▶ _WHAT YOU WILL DO_
Please write out the full listing beneath this line exactly, skipping its images.

- - -

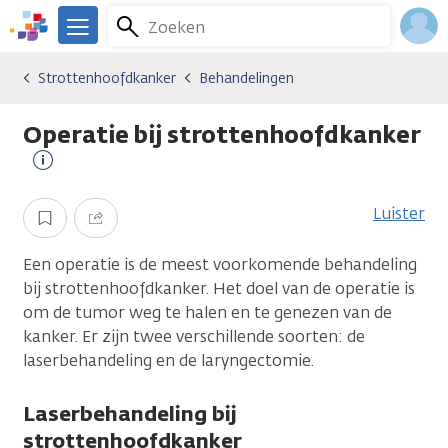
Overslaan
Zoeken
Menu
en
We
naar
zijn
Inlo
Strottenhoofdkanker
Behandelingen
Kankersoorten
Strottenhoofdkanker
Behandelingen
de
er
Acco
inhoud
voor
Operatie bij strottenhoofdkanker
gaan
je.
Kanker.nl
Meer
informatie
Luister
Opslaan
Delen
Een operatie is de meest voorkomende behandeling
bij strottenhoofdkanker. Het doel van de operatie is
om de tumor weg te halen en te genezen van de
kanker. Er zijn twee verschillende soorten: de
laserbehandeling en de laryngectomie.
Laserbehandeling bij
strottenhoofdkanker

- - -

▶ _RESULT FOR THIS TASK_
Overslaan
Zoeken
Menu
en
We
naar
zijn
Inlo
Strottenhoofdkanker
Behandelingen
Kankersoorten
Strottenhoofdkanker
Behandelingen
de
er
Acco
inhoud
voor
Operatie bij strottenhoofdkanker
gaan
je.
Kanker.nl
Meer
informatie
Luister
Opslaan
Delen
Een operatie is de meest voorkomende behandeling
bij strottenhoofdkanker. Het doel van de operatie is
om de tumor weg te halen en te genezen van de
kanker. Er zijn twee verschillende soorten: de
laserbehandeling en de laryngectomie.
Laserbehandeling bij
strottenhoofdkanker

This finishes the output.